PETERSON: Of course it is. Talking of the franking credits policy, negative gearing policies; are those policies now dead, buried and cremated?
ALBANESE: Well, basically we’re starting again with all policies essentially not going through unless we say they will be continued. What I’ve said is that all policies are up for review but our values aren’t. The Labor Party’s values of fairness and equity aren’t about to change. We want the economy to grow. We want people to have opportunity in life. We’ve always supported, for example, Medicare. We’ve always supported education funding. We are the Party of superannuation. So, there are a range of values that we have which are core to who we are. Now, that’s not going to change. What we need to do though, is clearly to reassess the policies. Essentially we’ll be coming up with a whole suite of new policies going forward. They’ll be ones that, I think, can win the support of the Australian people in 2022.
PETERSON: And is climate change policy on that agenda? Are you okay, Anthony Albanese, with the action that protesters are taking, in particularly this week, threatening to shut down all capital cities?
ALBANESE: Look, the people need to engage in a democracy, in peaceful protest that gets messages across but don’t alienate people from that message.
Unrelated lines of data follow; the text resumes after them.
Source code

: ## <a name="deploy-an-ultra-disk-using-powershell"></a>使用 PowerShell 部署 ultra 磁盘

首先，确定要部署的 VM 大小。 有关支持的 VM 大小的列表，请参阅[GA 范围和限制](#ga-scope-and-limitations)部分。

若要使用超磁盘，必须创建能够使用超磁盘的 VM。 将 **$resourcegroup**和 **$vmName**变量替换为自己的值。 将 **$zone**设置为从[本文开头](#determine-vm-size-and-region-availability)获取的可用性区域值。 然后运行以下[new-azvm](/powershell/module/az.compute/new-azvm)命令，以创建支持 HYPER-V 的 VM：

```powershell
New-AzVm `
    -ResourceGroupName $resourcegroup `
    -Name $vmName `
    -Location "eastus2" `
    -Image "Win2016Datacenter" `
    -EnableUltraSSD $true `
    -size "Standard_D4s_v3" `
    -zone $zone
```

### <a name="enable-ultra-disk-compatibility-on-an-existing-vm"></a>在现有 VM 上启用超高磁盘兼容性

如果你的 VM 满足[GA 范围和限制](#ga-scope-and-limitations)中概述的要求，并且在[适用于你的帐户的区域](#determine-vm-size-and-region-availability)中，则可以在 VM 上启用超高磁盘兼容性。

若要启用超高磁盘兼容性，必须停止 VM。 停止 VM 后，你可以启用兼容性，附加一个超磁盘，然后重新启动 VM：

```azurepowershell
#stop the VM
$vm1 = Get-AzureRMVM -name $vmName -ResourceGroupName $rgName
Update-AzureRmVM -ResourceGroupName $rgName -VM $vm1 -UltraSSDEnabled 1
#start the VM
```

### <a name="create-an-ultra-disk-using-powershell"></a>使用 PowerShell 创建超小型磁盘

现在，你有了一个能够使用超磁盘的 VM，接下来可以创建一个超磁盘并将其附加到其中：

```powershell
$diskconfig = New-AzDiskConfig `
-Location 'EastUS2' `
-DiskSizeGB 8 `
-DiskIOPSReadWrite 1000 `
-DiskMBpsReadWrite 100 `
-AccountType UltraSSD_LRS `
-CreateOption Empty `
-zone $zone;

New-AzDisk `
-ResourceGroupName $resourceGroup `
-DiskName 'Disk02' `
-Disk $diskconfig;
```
And if people are serious about acting on climate change, and I am, then they want to bring people with them on that journey of why we need to take action. And I think, quite frankly, sometimes some people who are involved in various movements, of the left or the right, act inappropriately. When they do that, they should be called out for it. I was in Brisbane earlier today and there was talk of using drones around the airport. That would be incredibly dangerous and it should be called out for the irresponsible action that it is. But it’s a good thing that people are interested in the future of our natural environment and have an interest in climate change. But there are ways of demonstrating your support for particular actions without being disruptive.
PETERSON: Anthony Albanese, we are out of time this Monday afternoon. I really appreciate your time here on 6PR. We’ll see you soon.
ALBANESE: Thanks very much. I’ll see you in the studio and in a few weeks.